Blackstone was seen as a likely contender to force Dell out of his own company and to take over. The company pulled out just a month after it first launched a challenge to the billionaire’s attempt to take private the PC maker he founded.
According to the New York Times, the company appears to have given up after it realised that things were worse in Dell land than it expected. There was a 14 percent drop in industry PC sales in the first quarter of 2013 and a lower earnings forecast by Dell’s management, which saw operating income dropping from $3.7 billion to $3 billion in the current fiscal year.
Activist investor Carl Icahn, who has taken a significant stake in the company and opposes Michael Dell’s buyout is still in the running but his chances are seen as slimmer than Blackstone’s.
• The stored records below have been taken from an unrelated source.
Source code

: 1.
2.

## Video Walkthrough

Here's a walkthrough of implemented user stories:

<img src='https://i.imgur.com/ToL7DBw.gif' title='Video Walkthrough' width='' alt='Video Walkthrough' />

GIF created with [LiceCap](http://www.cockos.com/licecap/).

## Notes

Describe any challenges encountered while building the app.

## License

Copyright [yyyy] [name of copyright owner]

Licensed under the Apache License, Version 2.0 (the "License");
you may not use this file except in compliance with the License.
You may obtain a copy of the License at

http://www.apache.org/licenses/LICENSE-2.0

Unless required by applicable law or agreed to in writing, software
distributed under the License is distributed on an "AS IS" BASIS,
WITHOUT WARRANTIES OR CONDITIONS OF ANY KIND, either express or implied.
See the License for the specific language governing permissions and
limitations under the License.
Some Dell shareholders, including Southeastern Asset Management, and the activist investor that owns 8.4 percent of the company are also hoping to have a crack at stopping the deal.
Icahn and Blackstone offered alternatives that would keep part of the company public. Icahn has proposed paying $15 per share for 58 percent of Dell, while Blackstone had indicated it could pay more than $14.25 per share for the whole of Dell.
But both cunning plans involved saddling the company with a good deal of debt and keeping it on public markets. Silver Lake’s $13.65 per share all-cash offer would see Dell go private.
Earlier this week Icahn agreed not to raise his stake in the company to more than 10 percent so he could team up with other shareholders on a potential bid for the firm.